Before you tear into anything. Smell, the mixture. It is very common to have drainage of unburned mixture of fuel/oil and water. It is a 2 stroke, this is common.

After you wipe everything up. Place your motor back on the stand or boat. Drain some of lower unit oil and inspect it and smell it as well. There should be 2 distinguished smells (lower unit oil) and (burned mix of fuel/oil/water).

*Edit:*
The lower unit oil (inside the gear case) should not be milky. If it is milky then there could have been some water intrusion into the gear case. We can review that when you report back with what you find.

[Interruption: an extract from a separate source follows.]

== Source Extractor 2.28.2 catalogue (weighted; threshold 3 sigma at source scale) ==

Please what ever you do, stay away from the phillips head screw near the foot of the gear case. I supplied pictures of the upper and lower oil fill screws. There should be a plastic or fiber washer behind them to help seal the holes and prevent water intrusion.


To refill the gearcase, use any good marine grade gear oil that is 80wt to 90wt. Evinrude sells an excellent gear oil.


----------



## Bad Wolf (Apr 4, 2013)

I should clarify: I take my coffee with cream, ergo the stuff leaking out is light brown in colour. There is nothing coming out of the drain plug rather it looks like its coming out from inside the prop and at the joint between the prop and the housing. 

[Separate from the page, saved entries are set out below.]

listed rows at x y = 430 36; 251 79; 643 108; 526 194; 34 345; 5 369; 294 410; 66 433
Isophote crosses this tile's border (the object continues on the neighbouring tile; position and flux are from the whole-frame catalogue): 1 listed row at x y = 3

Cajuncook thanks for the warning on the Phillips head screw, I had already picked that up from LeeRoys Ramblings, but it bears repeating. Those are the kind of insights that I appreciate. 

I'll replace the gear oil this weekend and see how much leaks out. Once I get it in the water I'll have a better idea of how bad the leak is.


----------



## cajuncook1 (Apr 4, 2013)

> Newbie question. First I’m happy to have found this forum, there seems to be a lot of good information and help here.
> I just bought my first boat and motor (used), and I’m starting to make a list of things to do.
> I picked up a 1985 Johnson 15hp electric start. Seems well taken care of and starts right up, *though so far it’s just been in the tank. After laying it down I noticed that a small puddle of coffee colored oil formed under the prop/lower unit overnight.* From my readings I infer that there is some water in the oil, and that there must be a seal leaking somewhere. I was going to replace the lower unit oil anyway. There looks to be two seals and an “O” ring on the prop shaft. Are these the likely culprits? How difficult are they to replace. The PO said he had recently replaced the impeller/water pump.






It is perfectly normal for black to light brownish stuff to ooz out near the prop. It is a through hub exhaust system. The exhaust and mixture of unburnt fuel/oil/water build up in the exhaust housing. When you lay it down after running in the barrel or on muffs, it will collect and drain out just as you describe. A lot of times the stuff drains out on the way home from the lake, so we may not see any of it when we get home. :wink: :wink: 

The reason I told you to check your lower unit oil was to see if it has water intrusion or contamination inside the gearcase. If you have a leak, it will definitely be apparent. If there is a leak, then there could be many causes.

I think that the puddle of goo you saw was a mixture of unburnt fuel, oil and water. (I have a 1984 Evinrude 15hp motor on my boat). Seen the puddle before. But, please do diligence, I certainly would want to rule out a gear case leak!!!

Some causes of water intrusion and leakage/;

- leaking/worn/broken/missing/2 doubled up fiber or plastic o rings from the upper and lower oil drain screws.
- leaking shift shaft seal
- leaking drive shaft seal
- leaking prop shaft seal
- fine crack or fissure in lower gear case.


----------